QuickFee Limited has delivered a standout financial year ending June 2025, reporting a 25% increase in total revenue to A$25.3 million. This growth was driven by a robust 36% revenue increase in its Australian operations and a solid 15% uplift in the US business. The company achieved a significant milestone with positive underlying earnings before interest, taxes, depreciation, and amortisation (EBTDA) of A$2.4 million, signaling a crucial inflection point in its path to profitability.

Operating expenses were trimmed by 12%, contributing to a narrowing net loss to A$900,000 from A$4.7 million the previous year. However, QuickFee faced a one-off credit impairment provision of US$2.2 million due to a US client default, with legal actions underway to recover the amounts owed.

Strategic Sale of US Pay Now Business

In a major strategic move, QuickFee sold its US Pay Now business to Aiwyn, a US payments technology firm backed by KKR and Bessemer Ventures, for A$40 million. This divestment, completed in September 2025, included the transition of most US Pay Now staff to Aiwyn and an acquisition multiple of five times FY25 revenue. Importantly, QuickFee retained its high-margin US Finance business, which offers invoice financing solutions, and entered a reseller agreement with Aiwyn to embed its Finance product into Aiwyn’s payment platform, opening access to approximately 300 CPA firms.

Capital Management and Shareholder Returns

Reflecting confidence in its financial position, QuickFee’s board proposed a capital return of 7.5 cents per share, amounting to approximately A$28.4 million, subject to shareholder approval. This return is funded primarily from the proceeds of the US Pay Now sale and is designed to provide immediate value to shareholders without altering their proportional ownership.

The company’s balance sheet remains strong, with net cash and loan book equity exceeding its current market capitalisation, underscoring underlying value not yet fully recognised by the market.

Outlook and Growth Prospects

Looking ahead, QuickFee is focused on expanding its Finance offerings in both Australia and the US. The FY26 earnings guidance anticipates underlying EBTDA between A$3.75 million and A$4.25 million, supported by streamlined operations, minimal capital expenditure, and the new reseller channel in the US. The company also remains open to potential mergers and acquisitions that align with shareholder interests.

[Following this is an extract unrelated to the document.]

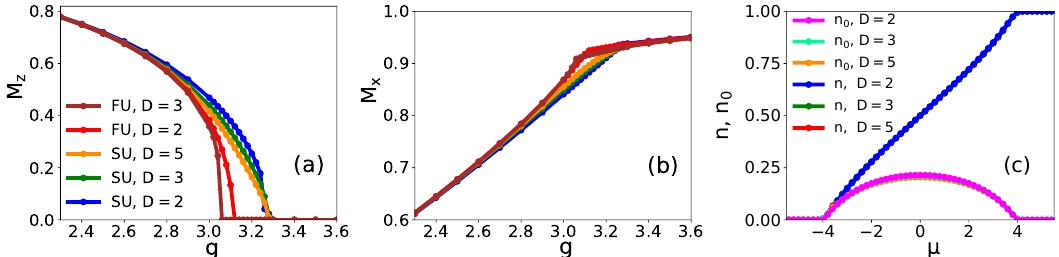
Figure 10: Ground state results benchmarking our iPEPS implementation. Panels (a,b) show (a) the longitudinal magnetization M M as a function of transverse field g (in units of J ) in the vicinity of phase transition x of the transverse field Ising model. These are computed for different iPEPS bond dimensions D using both SU and FU as indicated. Panel (c) shows number density of bosons n per lattice site and the condensate fraction n Hubbard model as a function of chemical potential µ (in units of J ), computed for different iPEPS bond dimensions D using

Founder Bruce Coombes has stepped into the CEO role, overseeing Australian operations and the US Finance team, signaling a hands-on approach to driving growth and operational excellence.

Bottom Line?

QuickFee’s FY25 turnaround and strategic US divestment set the stage for accelerated growth and shareholder value in FY26.

Questions in the middle?

  • How will QuickFee’s US Finance reseller agreement with Aiwyn impact loan book growth and profitability?
  • What is the potential outcome and financial impact of the ongoing legal proceedings related to the US credit impairment provision?
  • Could QuickFee pursue further M&A to leverage its strengthened balance sheet and market position?